Mobile-first is not mobile-only
Design for the thumb first — that's where the guests are. But don't mistake that for stripping the desktop down to a phone with extra whitespace.

"Mobile-first" gets misread as "mobile-only." A studio shrinks everything to fit a phone, then stretches that same thin layout across a 27-inch display and calls it responsive. The phone got served. The desktop got a phone with more margins.
Mobile-first is a starting point, not a ceiling
Starting with the smallest screen is good discipline. It forces the hard question early — what actually matters? — because there's no room to hide a weak idea behind decoration. With 70–80% of hospitality searches happening on mobile, the thumb genuinely deserves to come first.

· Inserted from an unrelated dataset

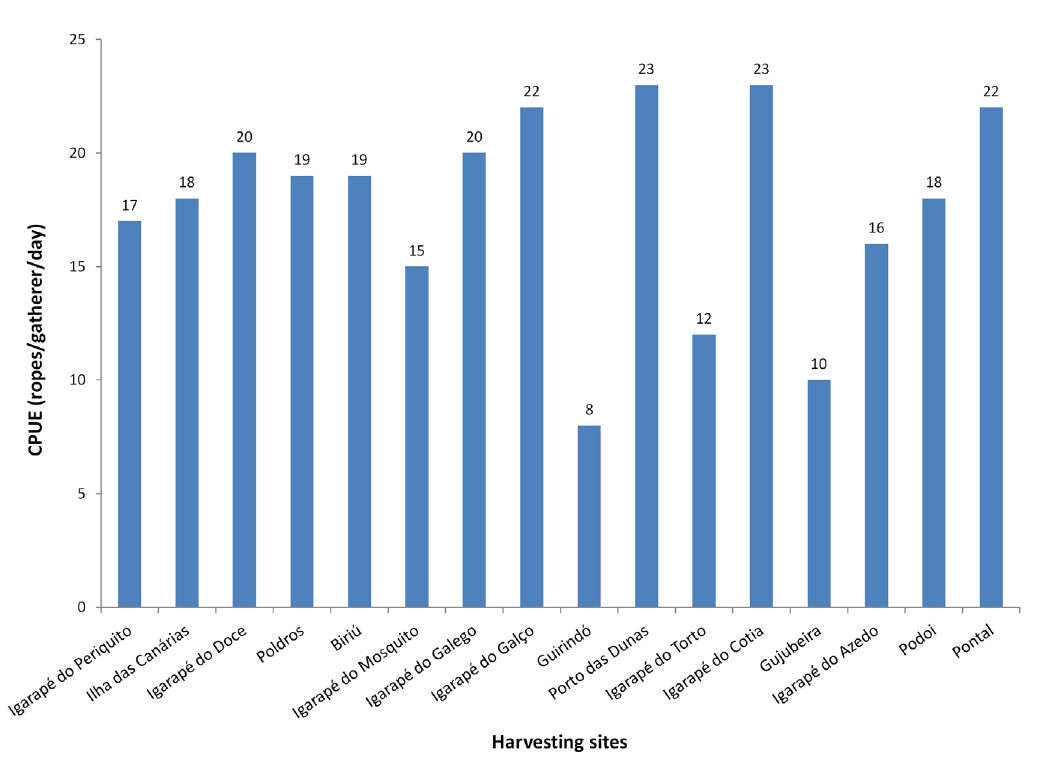
Figure 5. CPUE (ropes / gatherer / day) for the Ucides cordatus harvesting sites in the Parnaíba River Delta, Brazil. N = 84.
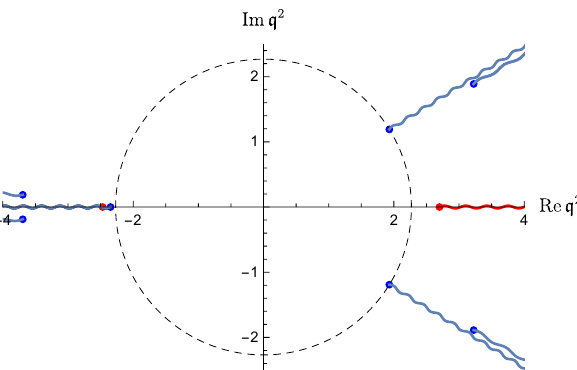
Figure 4 . The closest to the origin branch points (see table 1) of the N = 4 SYM shear mode dispersion relation w = w ( q 2 ) in the complex q 2 -plane at γ = 1 · 10 − 5 . The critical points seen in perturbation theory and their branch cuts are shown by blue colour, the two non-perturbative critical points on the real axis are shown in red. The radius of convergence at γ = 1 · 10 − 5 , R shear ≈ 2 . 27 , is determined by the pair of branch points at q 2 ≈ 1 . 93 ± 1 . 19 i . We note that it is the sole inclusion of the non-perturbative red critical point on the positive real q 2 -axis that leads to the non-perturbative result of figure 3.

But "first" implies something comes after. The constraint that sharpens the mobile layout shouldn't become the limit on every other screen.

The desktop is a different room, so furnish it
When a guest opens your resort on a laptop, they're often deeper in the decision — comparing, planning, sharing the screen with someone they're travelling with. That's a moment that rewards space: a wider gallery, a map that breathes, a layout that uses the room it's been given instead of floating a narrow phone column in an ocean of empty grey.
Mobile-first asks what matters most. Mobile-only forgets to ask what else the bigger screen could do.
The craft is in serving both canvases honestly — the same content, composed for each. The thumb gets speed and a reserve button within reach. The desktop gets the immersive version of the same story, told at full scale.
Design for the phone first because that's where most guests start. Just don't let the phone be the only thing you designed.